Full data of the Genotype-Tissue Expression (GTEx) project (Version 7, 09/05/2017) [16] was downloaded (https://gtexportal.org/home/). GTEx V7 includes 11,688 samples of 53 tissues from 714 donors. The eQTL-gene association data was filtered by nominal p-value < 5E-8. The nearest genes of the eQTLs were searched from the total gene regions registered in Ensembl DB (Version: GRCh37.p13) by using the ‘closest’ function in bedtools.

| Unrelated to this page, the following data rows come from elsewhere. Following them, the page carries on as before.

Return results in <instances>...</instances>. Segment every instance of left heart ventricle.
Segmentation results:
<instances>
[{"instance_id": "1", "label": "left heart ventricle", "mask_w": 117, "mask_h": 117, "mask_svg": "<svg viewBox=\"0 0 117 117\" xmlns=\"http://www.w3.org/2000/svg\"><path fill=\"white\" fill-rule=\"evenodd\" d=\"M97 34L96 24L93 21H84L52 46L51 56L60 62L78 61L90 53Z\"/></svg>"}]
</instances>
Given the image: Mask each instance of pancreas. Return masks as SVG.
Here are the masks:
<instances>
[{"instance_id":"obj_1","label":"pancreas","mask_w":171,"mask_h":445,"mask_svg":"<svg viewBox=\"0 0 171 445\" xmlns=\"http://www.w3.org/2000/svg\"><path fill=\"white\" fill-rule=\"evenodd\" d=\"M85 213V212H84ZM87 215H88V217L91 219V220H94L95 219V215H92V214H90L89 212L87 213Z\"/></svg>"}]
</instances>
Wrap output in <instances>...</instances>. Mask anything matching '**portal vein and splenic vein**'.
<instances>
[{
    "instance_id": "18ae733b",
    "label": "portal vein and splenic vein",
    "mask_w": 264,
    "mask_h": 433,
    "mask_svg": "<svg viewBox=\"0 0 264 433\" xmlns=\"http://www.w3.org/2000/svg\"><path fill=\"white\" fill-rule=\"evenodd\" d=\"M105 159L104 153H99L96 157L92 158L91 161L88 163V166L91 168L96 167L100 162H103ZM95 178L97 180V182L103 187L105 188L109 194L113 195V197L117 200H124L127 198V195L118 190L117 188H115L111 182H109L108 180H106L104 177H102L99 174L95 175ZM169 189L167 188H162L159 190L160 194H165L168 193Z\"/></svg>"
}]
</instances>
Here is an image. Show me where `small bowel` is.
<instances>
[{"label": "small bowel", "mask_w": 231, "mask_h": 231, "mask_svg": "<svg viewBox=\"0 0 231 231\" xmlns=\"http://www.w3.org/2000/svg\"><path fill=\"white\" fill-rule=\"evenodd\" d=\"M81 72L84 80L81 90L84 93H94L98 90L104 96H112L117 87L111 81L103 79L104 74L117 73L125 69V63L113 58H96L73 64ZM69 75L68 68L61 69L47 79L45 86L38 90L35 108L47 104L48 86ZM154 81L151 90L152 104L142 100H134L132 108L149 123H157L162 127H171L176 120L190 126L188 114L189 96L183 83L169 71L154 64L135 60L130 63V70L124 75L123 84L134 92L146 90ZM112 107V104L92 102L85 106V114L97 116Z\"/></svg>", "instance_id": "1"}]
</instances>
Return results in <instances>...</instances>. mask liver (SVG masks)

Gene ontology (GO) analysis, functional categorization and tissue-specific gene expression analysis

From the list of 159 eQTL-associated genes, significantly enriched terms from the three GO categories (biological process (BP), cellular component (CC), and molecular function (MF)), as well as KEGG pathways, were identified using the web-based utility DAVID Bioinformatic Resource 6.8 (https://david.ncifcrf.gov/home.jsp), with a false discovery rate (FDR) threshold of 0.05 [38]. By using significant GO terms and KEGG pathways, as well as gene function descriptions in Genecards (https://www.genecards.org), genes were categorized into 20 functional groups. To identify tissue-specific gene expression patterns, the 159 genes were clustered by their tissue median TPM values from GTEx RNA-seq data, using the ‘hclust’ function in R (cluster cut by distance = 7.6).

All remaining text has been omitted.